**Your instructions:** Provide only the number of lines in the data below that contain the string "hand".

[Human pose images with coordinates]
════
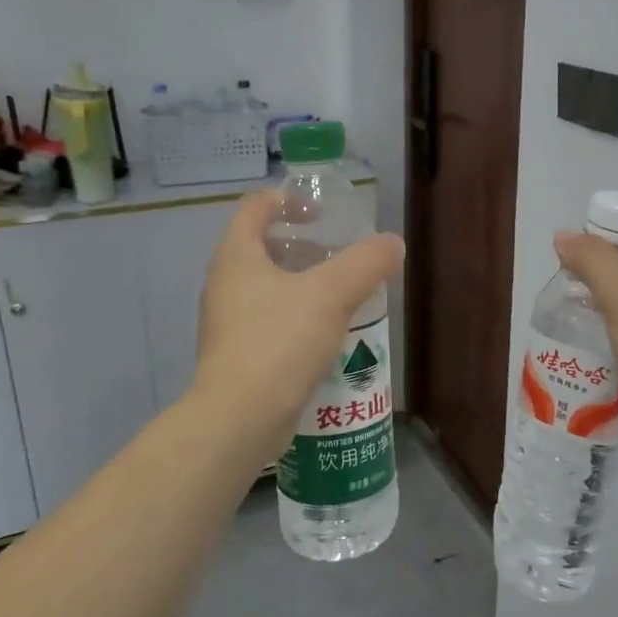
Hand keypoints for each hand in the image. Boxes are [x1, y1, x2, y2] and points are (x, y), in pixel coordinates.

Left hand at [193, 189, 404, 467]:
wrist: (240, 418)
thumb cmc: (280, 341)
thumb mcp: (331, 294)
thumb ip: (365, 263)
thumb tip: (392, 243)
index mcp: (237, 256)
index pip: (255, 207)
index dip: (288, 199)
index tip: (321, 210)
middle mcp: (225, 283)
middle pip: (260, 246)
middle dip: (300, 244)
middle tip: (336, 251)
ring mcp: (227, 322)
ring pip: (265, 286)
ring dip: (300, 281)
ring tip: (339, 292)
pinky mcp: (238, 355)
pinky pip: (269, 320)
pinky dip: (296, 315)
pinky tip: (327, 333)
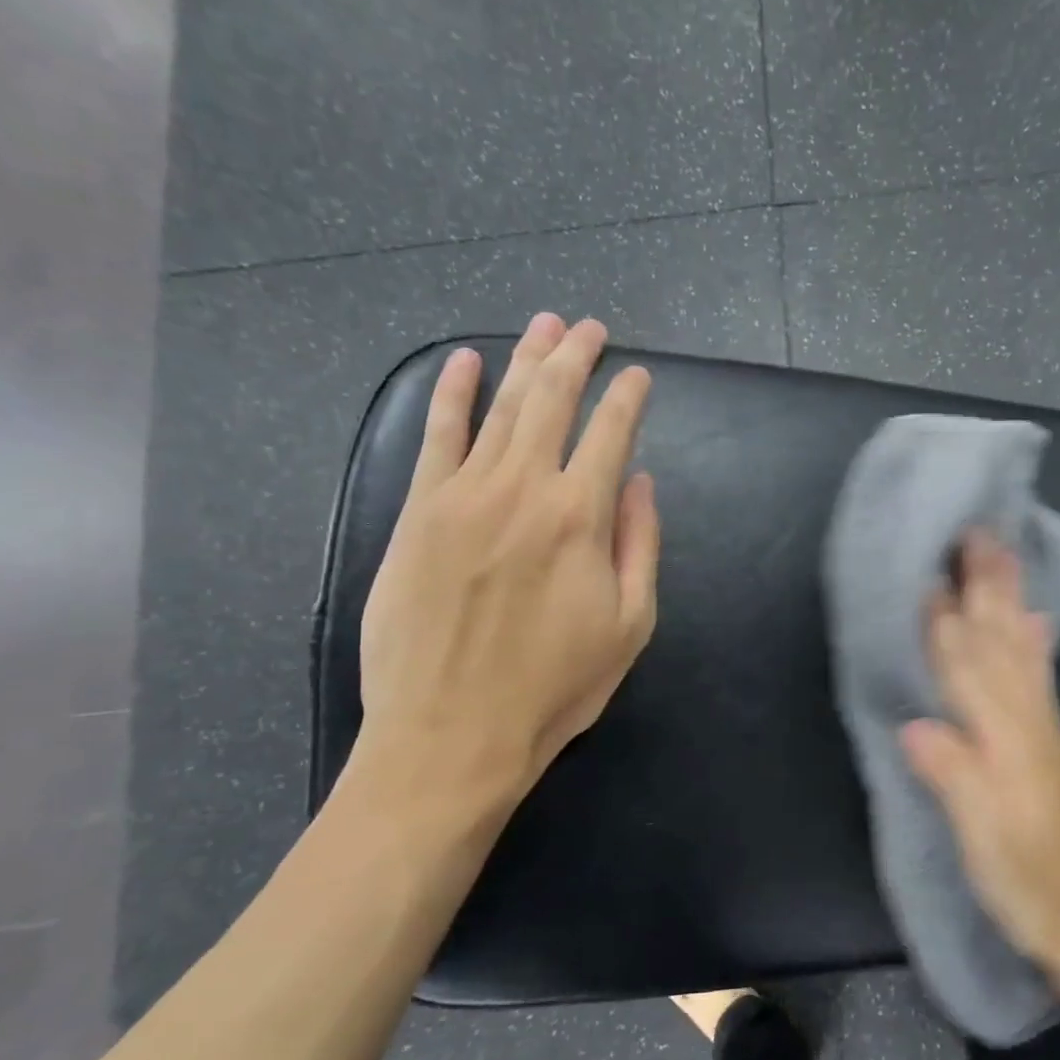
════
**Answer:** 2